Rusya’da gerçekleşen Nazım Hikmet anma programlarına çok sayıda Rus vatandaşının katıldığını, Türkler ve Ruslar arasında birçok evlilikler olduğunu hatırlatan şair, “Ruslara Türkiye’yi daha yakından tanıtmak bakımından bu tür organizasyonlar çok önem arz ediyor. Rusça benim üniversite yıllarımda, yani 1960’larda korkulan bir dildi. Ama zamanla bu olgu değişti. Her şeye rağmen o yıllarda bu dili öğrenmeyi seçtim çünkü Rusça içerisinde birçok önemli yazarı ve şairi barındırıyor. Çok zengin bir dil.

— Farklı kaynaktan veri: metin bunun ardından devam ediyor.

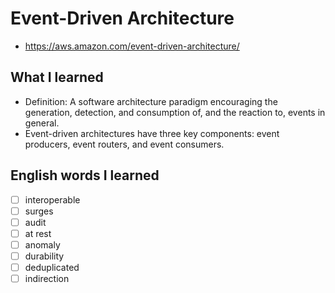 # Event-Driven Architecture
- https://aws.amazon.com/event-driven-architecture/

## What I learned
- Definition: A software architecture paradigm encouraging the generation, detection, and consumption of, and the reaction to, events in general.
- Event-driven architectures have three key components: event producers, event routers, and event consumers.

## English words I learned
- [ ] interoperable
- [ ] surges
- [ ] audit
- [ ] at rest
- [ ] anomaly
- [ ] durability
- [ ] deduplicated
- [ ] indirection
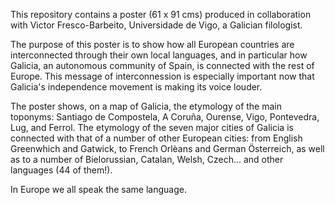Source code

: This repository contains a poster (61 x 91 cms) produced in collaboration with Victor Fresco-Barbeito, Universidade de Vigo, a Galician filologist. 

The purpose of this poster is to show how all European countries are interconnected through their own local languages, and in particular how Galicia, an autonomous community of Spain, is connected with the rest of Europe. This message of interconnession is especially important now that Galicia's independence movement is making its voice louder.

The poster shows, on a map of Galicia, the etymology of the main toponyms: Santiago de Compostela, A Coruña, Ourense, Vigo, Pontevedra, Lug, and Ferrol. The etymology of the seven major cities of Galicia is connected with that of a number of other European cities: from English Greenwhich and Gatwick, to French Orlèans and German Österreich, as well as to a number of Bielorussian, Catalan, Welsh, Czech... and other languages (44 of them!).

In Europe we all speak the same language.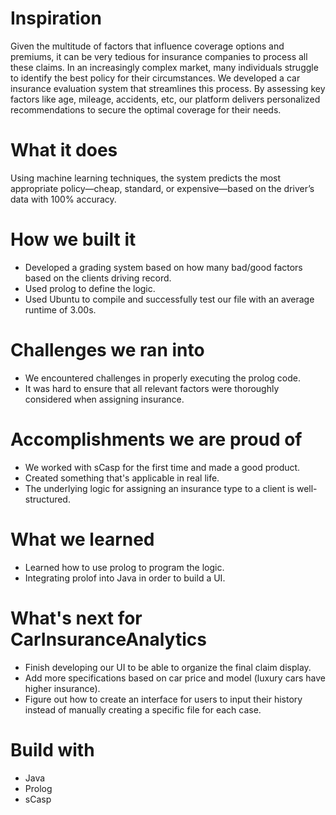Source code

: #  **Inspiration**

Given the multitude of factors that influence coverage options and premiums, it can be very tedious for insurance companies to process all these claims. In an increasingly complex market, many individuals struggle to identify the best policy for their circumstances. We developed a car insurance evaluation system that streamlines this process. By assessing key factors like age, mileage, accidents, etc, our platform delivers personalized recommendations to secure the optimal coverage for their needs.

#  **What it does**
Using machine learning techniques, the system predicts the most appropriate policy—cheap, standard, or expensive—based on the driver’s data with 100% accuracy.

# **How we built it**
* Developed a grading system based on how many bad/good factors based on the clients driving record.
* Used prolog to define the logic.
* Used Ubuntu to compile and successfully test our file with an average runtime of 3.00s.

# **Challenges we ran into**
 * We encountered challenges in properly executing the prolog code.
 * It was hard to ensure that all relevant factors were thoroughly considered when assigning insurance.

# **Accomplishments we are proud of**
* We worked with sCasp for the first time and made a good product.
* Created something that's applicable in real life.
* The underlying logic for assigning an insurance type to a client is well-structured.

# **What we learned**
* Learned how to use prolog to program the logic.
* Integrating prolof into Java in order to build a UI.

# **What's next for CarInsuranceAnalytics**
* Finish developing our UI to be able to organize the final claim display.
* Add more specifications based on car price and model (luxury cars have higher insurance).
* Figure out how to create an interface for users to input their history instead of manually creating a specific file for each case.

# **Build with**
* Java
* Prolog
* sCasp
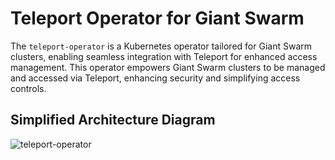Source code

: # Teleport Operator for Giant Swarm
The `teleport-operator` is a Kubernetes operator tailored for Giant Swarm clusters, enabling seamless integration with Teleport for enhanced access management. This operator empowers Giant Swarm clusters to be managed and accessed via Teleport, enhancing security and simplifying access controls.

## Simplified Architecture Diagram
![teleport-operator](https://github.com/giantswarm/teleport-operator/assets/5674762/9193026d-d41e-48c7-8c39-e914ef732a73)
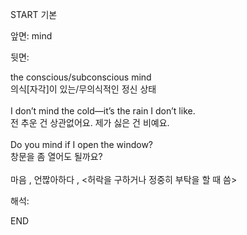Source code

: START
기본

앞면:
mind


뒷면:
 <div>the conscious/subconscious mind </div><div>의식[자각]이 있는/무의식적인 정신 상태</div><div><br></div><div><div>I don’t mind the cold—it’s the rain I don’t like. </div><div>전 추운 건 상관없어요. 제가 싫은 건 비예요.</div></div><div><br></div><div><div>Do you mind if I open the window? </div><div>창문을 좀 열어도 될까요?</div></div><div><br></div><div>마음 , 언짢아하다 , &lt;<font color=""#0a84ff""><span>허락을 구하거나 정중히 부탁을 할 때 씀</span>&gt;</font> <div>


해석:
<!--ID: 1746614454284-->
END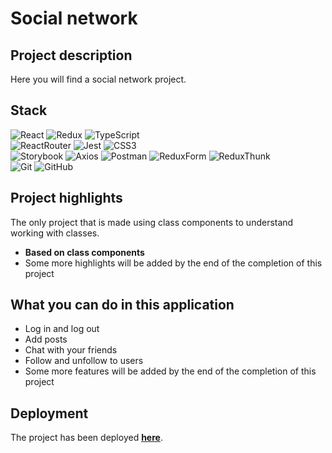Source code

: # Social network

## Project description
Here you will find a social network project.

## Stack

![React](https://img.shields.io/badge/react-1.svg?style=for-the-badge&logo=react&labelColor=20232a&color=514f4f)
![Redux](https://img.shields.io/badge/redux-1.svg?style=for-the-badge&logo=redux&labelColor=20232a&color=514f4f&logoColor=6F3FB3)
![TypeScript](https://img.shields.io/badge/TypeScript-1.svg?style=for-the-badge&logo=TypeScript&labelColor=20232a&color=514f4f)  
![ReactRouter](https://img.shields.io/badge/React_Router-1.svg?style=for-the-badge&logo=ReactRouter&labelColor=20232a&color=514f4f)
![Jest](https://img.shields.io/badge/Jest-1.svg?style=for-the-badge&logo=Jest&labelColor=20232a&color=514f4f&logoColor=red)
![CSS3](https://img.shields.io/badge/css3-%231572B6.svg?style=for-the-badge&logo=css3&labelColor=20232a&color=514f4f&logoColor=blue)  
![Storybook](https://img.shields.io/badge/-Storybook-FF4785?style=for-the-badge&logo=storybook&labelColor=20232a&color=514f4f)
![Axios](https://img.shields.io/badge/Axios-1.svg?style=for-the-badge&logo=Axios&labelColor=20232a&color=514f4f)
![Postman](https://img.shields.io/badge/Postman-FF6C37?style=for-the-badge&logo=postman&labelColor=20232a&color=514f4f)
![ReduxForm](https://img.shields.io/badge/Redux_Form-1.svg?style=for-the-badge&logo=Axios&labelColor=20232a&color=514f4f)
![ReduxThunk](https://img.shields.io/badge/Redux_Thunk-1.svg?style=for-the-badge&logo=ReduxThunk&labelColor=20232a&color=514f4f)  
![Git](https://img.shields.io/badge/git-%23F05033.svg?style=for-the-badge&logo=git&labelColor=20232a&color=514f4f)
![GitHub](https://img.shields.io/badge/GitHub-1.svg?style=for-the-badge&logo=GitHub&labelColor=20232a&color=514f4f)

## Project highlights

The only project that is made using class components to understand working with classes.
- **Based on class components**
- Some more highlights will be added by the end of the completion of this project

## What you can do in this application
- Log in and log out
- Add posts
- Chat with your friends
- Follow and unfollow to users
- Some more features will be added by the end of the completion of this project


## Deployment
The project has been deployed **[here](https://TonyFinder.github.io/Social-network)**.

Ayrıca geçmişten günümüze birçok evlilik ve ticari anlaşma yapıldı ve yapılmaya da devam ediyor. Bunların hepsi iki taraf arasındaki ilişkileri olumlu yönde etkiliyor.” tespitinde bulundu.
Rusya’nın şu anda geçiş dönemi yaşayan bir ülke olduğunu, ancak kültürel zenginliğe önem vermiş ve önem vermeye de devam eden bir ülke olduğuna değinen Behramoğlu, “Dünyanın çeşitli ülkelerinden sanatçıların, yazarların, şairlerin bütün masraflarını üstlenerek getirtip Rusya’nın çeşitli kentlerinde organizasyonlar düzenliyor. Bu yönde kültüre çok büyük yatırım yapmakta. Birçok insan Puşkin'le alakalı çok şeyi biliyor. Ünlü şair adına birçok etkilik düzenleniyor. Geleneksel olarak bunlar tekrarlanıyor, hatırlanıyor.” ifadelerini kullandı.
Behramoğlu konuşmasında, Suriye krizinin çözümünde Rusya-Türkiye işbirliğinin önemine dikkat çekerek şu değerlendirmede bulundu: “Rusya ve Türkiye arsında oluşun şu andaki olumlu gidişatın sadece kültürel ve ekonomik alanda değil diğer alanlarda da devam etmesini diliyorum. Komşumuz olan Suriye’deki olayların çözümü konusunda Türkiye ve Rusya’nın ortak hareket etmeleri sonucunda her iki ülke adına da olumlu getiriler kazandıracağı kanaatindeyim. Olumlu gelişmeler olmasını temenni ediyorum.”